Date: 02/18/97 at 12:25:03
From: Doctor Mitteldorf
Subject: Re: Annual percentage rate
Dear Danny,
There is no formula for determining APR. The definition of APR is:
that loan rate which makes the present value of all loan payments
equal to the net proceeds to the borrower on the loan date.
Explanation:
It is conventional to quote interest rates along with a "compounding
period." Mathematically, the natural compounding period is 0, i.e.,
continuous compounding. Interest rate quoted for continuous
compounding is called a "true rate." You can quote the same situation
by telling how much growth that true rate produces over a 1-year
period.

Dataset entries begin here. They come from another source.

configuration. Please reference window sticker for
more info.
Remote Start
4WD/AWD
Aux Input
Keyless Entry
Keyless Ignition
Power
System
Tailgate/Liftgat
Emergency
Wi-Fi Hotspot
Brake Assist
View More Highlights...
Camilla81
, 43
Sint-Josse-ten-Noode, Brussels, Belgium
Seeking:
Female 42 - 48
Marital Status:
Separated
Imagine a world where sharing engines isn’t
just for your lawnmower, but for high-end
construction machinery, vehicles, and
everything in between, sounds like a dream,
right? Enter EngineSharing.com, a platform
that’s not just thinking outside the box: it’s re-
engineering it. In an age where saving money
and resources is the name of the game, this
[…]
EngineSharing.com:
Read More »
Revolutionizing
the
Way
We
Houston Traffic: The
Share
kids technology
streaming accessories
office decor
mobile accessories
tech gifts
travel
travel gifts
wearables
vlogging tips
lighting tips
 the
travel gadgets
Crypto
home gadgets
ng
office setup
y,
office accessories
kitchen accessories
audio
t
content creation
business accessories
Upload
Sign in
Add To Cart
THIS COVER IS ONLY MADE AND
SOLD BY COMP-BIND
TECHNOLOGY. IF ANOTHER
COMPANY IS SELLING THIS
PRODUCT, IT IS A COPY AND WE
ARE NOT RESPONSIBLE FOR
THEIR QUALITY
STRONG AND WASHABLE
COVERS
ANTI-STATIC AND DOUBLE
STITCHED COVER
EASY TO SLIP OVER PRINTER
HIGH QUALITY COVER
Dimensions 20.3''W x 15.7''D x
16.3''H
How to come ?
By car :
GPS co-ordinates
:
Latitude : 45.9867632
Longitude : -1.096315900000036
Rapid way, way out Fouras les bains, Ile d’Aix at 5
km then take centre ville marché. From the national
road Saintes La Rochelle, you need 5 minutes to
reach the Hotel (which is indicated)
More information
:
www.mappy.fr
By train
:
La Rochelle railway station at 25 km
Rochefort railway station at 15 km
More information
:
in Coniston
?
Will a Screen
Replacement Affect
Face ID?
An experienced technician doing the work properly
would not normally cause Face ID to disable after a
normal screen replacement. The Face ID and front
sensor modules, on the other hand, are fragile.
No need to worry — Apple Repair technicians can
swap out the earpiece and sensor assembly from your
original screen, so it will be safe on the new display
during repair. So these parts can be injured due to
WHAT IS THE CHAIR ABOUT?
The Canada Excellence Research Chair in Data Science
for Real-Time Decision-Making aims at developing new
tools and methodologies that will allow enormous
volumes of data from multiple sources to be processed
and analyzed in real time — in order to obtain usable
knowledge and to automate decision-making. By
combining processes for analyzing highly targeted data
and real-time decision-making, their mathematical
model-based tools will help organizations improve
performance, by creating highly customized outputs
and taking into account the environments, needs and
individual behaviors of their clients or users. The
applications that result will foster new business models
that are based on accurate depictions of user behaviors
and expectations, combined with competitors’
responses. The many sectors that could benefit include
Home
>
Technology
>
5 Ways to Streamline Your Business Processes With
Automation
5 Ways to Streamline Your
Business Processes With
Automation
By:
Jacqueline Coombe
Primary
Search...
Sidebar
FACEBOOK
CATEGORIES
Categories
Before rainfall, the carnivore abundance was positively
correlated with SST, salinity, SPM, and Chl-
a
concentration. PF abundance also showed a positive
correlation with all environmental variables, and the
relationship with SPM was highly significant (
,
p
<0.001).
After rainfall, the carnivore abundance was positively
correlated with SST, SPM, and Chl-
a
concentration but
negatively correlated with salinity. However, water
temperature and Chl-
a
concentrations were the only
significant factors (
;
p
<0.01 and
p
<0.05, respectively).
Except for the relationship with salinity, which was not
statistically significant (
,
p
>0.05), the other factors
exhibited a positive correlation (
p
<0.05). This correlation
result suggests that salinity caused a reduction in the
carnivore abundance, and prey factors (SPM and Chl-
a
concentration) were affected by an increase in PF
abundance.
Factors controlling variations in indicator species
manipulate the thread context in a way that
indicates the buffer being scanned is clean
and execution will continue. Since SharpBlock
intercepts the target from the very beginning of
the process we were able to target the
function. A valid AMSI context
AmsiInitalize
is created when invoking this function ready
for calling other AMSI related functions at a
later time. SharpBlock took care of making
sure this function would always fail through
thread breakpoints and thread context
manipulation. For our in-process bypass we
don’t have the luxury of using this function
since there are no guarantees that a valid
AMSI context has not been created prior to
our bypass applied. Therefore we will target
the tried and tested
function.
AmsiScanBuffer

This is called a "yield." The formula for connecting true
rate to yield is:
yield = exp(true_rate)-1
Where exp means "e raised to the power of", and e = 2.71828..., which
is the base of natural logarithms.
"Loan rate" is an alternative to both "true rate" and "yield." Since
most loans are paid on a monthly schedule, a "loan rate" is usually
quoted as a true rate compounded not for 1 year but just for 1 month.
The formula is:
loan_rate = 12 * (exp(true_rate/12)-1)
Now about present values: Present value of a payment of d dollars on
a date t years from now is:
present value = d * exp(-true_rate*t)
Normally, the present value of all the loan payments equals the amount
of the loan. But there are often costs and fees and points paid up
front at the time a loan is written. Then the bank computes the
payments from the gross amount of the loan, but the borrower only gets
the net amount.
APR is the rate that the bank would have had to use to get that same
loan payment schedule if it had been computing based on the (lower)
net proceeds of the loan, rather than the (higher) gross amount.
There is a formula for computing present value from the interest rate,
but it is not invertible - there is no inverse formula for computing
interest rate from the present value; hence there is no formula for
APR, but a smart trial-and-error scheme can calculate APR efficiently
by guessing, computing present value, learning from how far your
computed present value is from the target, and guessing again.